Dalam hal pemeranan, ketoprak memiliki kekhususan
terkait adat istiadat dan budaya. Seorang pemeran mesti memahami tingkatan
bahasa Jawa dalam dialog dan bagaimana gerak dan sikap tubuh mesti dilakukan
untuk situasi dan kondisi tertentu saat bermain peran dalam ketoprak. Selain itu, aspek lain
terkait nilai budaya yang mendukung penghayatan peran sesuai dengan tokoh juga
mesti dipahami. Hal ini dikarenakan, seorang
pemeran diwajibkan untuk menghidupkan gambaran tokoh yang diperankannya seutuh
mungkin melalui gerakan jasmani dan suaranya (Rendra, 2013). Gambaran utuh tokoh ini tidak bisa
dihafalkan, dalam artian, penghayatan untuk tokoh satu berbeda dengan tokoh
lain dan pemeran mesti bisa memainkan tokoh yang berbeda-beda tersebut. Di
dalam ketoprak, perbedaan antara tokoh satu dengan yang lain sangat dipengaruhi
lingkungan budaya di mana tokoh tersebut tumbuh sehingga teknik penghayatan
peran yang diajarkan bisa menjadi kompleks. Oleh karena itu, untuk mencapai
kualitas pemeranan yang baik, upaya pengembangan
pembelajaran pemeranan ketoprak harus
dilakukan.
Pengembangan pembelajaran di dalam
pendidikan dilakukan untuk mencapai tujuan yang lebih baik. Pengembangan
menurut Seels dan Richey merupakan proses penerjemahan atau menjabarkan
spesifikasi desain ke dalam bentuk fisik (Setyosari, 2010). Oleh karena itu,
proses kegiatan mesti dilakukan secara sistematis mulai dari tahap merancang
hingga diwujudkan ke dalam bentuk fisik melalui prosedur tertentu sehingga
dapat menghasilkan sesuatu yang bermakna (Ninit, 2016). Sementara itu, pembelajaran adalah suatu
usaha untuk membuat siswa belajar, sehingga situasi tersebut merupakan sebuah
peristiwa belajar atau usaha untuk terjadinya perubahan tingkah laku dari siswa
(Sunhaji, 2014). Perubahan tingkah
laku terjadi karena adanya interaksi dua arah dari pendidik dan peserta didik, di antara
keduanya terjadi komunikasi yang terarah menuju kepada target yang telah
ditetapkan (Pane & Dasopang, 2017). Dengan demikian, pengembangan
pembelajaran merupakan cara sistematik
untuk mengidentifikasi, mengembangkan, dan mengevaluasi satu set bahan dan
strategi belajar dengan maksud mencapai tujuan tertentu. Reigeluth (1983), mengungkapkan
bahwa pengembangan pembelajaran dilakukan melalui kegiatan perancangan,
produksi, dan validasi (Suparman, 2012). Tiga kegiatan Riegeluth ini mesti
dilakukan oleh Program Keahlian Seni Teater SMKN 1 Kasihan Bantul dalam upaya
pengembangan pembelajaran pemeranan teater daerah, ketoprak.

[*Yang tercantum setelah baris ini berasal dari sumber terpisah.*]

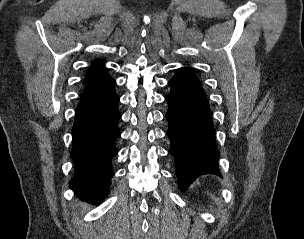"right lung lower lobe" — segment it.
<instances>
[{
	"mask_svg": "<svg viewBox=\"0 0 304 239\" xmlns=\"http://www.w3.org/2000/svg\"><path fill=\"white\" fill-rule=\"evenodd\" d=\"M115 80L105 72L84 89L73 125L75 175L70 184L84 201L99 204L109 193L111 160L117 154L115 139L120 135L119 96Z\"/></svg>",
	"mask_w": 304,
	"mask_h": 239,
	"instance_id": "obj_1",
	"label": "right lung lower lobe"
}]
</instances>
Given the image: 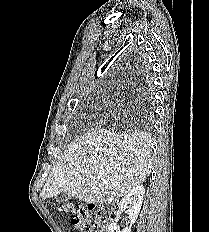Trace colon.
Instances as JSON below:
<instances>
[{
	"label": "colon",
	"mask_w": 209,
	"mask_h": 232,
	"mask_svg": "<svg viewBox=\"0 0 209 232\" xmlns=\"http://www.w3.org/2000/svg\"><path fill=\"white\" fill-rule=\"evenodd\" d=\"M70 224L79 232H92L91 209L74 210L70 216Z\"/></svg>",
	"instance_id": "5ec220e1"
}]
</instances>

Satu hal menarik dan perlu mendapatkan
perhatian adalah belum banyaknya penelitian tentang pemeranan teater daerah,
baik itu dalam hal konsep, teknik, gaya maupun pembelajaran. Di antara sedikit
penelitian mengenai pemeranan teater daerah adalah penelitian yang dilakukan
Alfirdaus (2018), “Pengembangan Model Pembelajaran Berorientasi Teknik CS pada
Teater Tradisi”. Penelitian ini berfokus pada orientasi teknik pemeranan dan
bukan pada pemeranannya. Dalam hal ini orientasi pemeranan teater daerah
diarahkan pada teknik pemeranan Stanislavski. Berikutnya, penelitian
Intarti (2019), “Pembelajaran Teknik Pemeranan Bagi Mahasiswa Jurusan
Pedalangan”. Fokus penelitian ini adalah pentingnya modal dasar pemeranan dan kemampuan untuk
menguasai teknik dasar pemeranan bagi
mahasiswa pedalangan. Sementara teknik pemeranan yang diacu adalah teknik
pemeranan teater modern. Penelitian lain dilakukan oleh Haryanto, Yusril, dan
Martarosa (2020), “Perancangan Pertunjukan Teater Rambun Pamenan Dalam Pola Teater Tradisional
Randai Dengan Pendekatan Teater Modern (Well Made Play)”. Tujuan
penelitian adalah untuk menggarap randai dengan mengadaptasi konsep teater
modern. Pola yang digunakan dalam garapan ini adalah pola randai, tetapi untuk
aktingnya menggunakan pemeranan gaya realis yang bersumber pada Bolelavski.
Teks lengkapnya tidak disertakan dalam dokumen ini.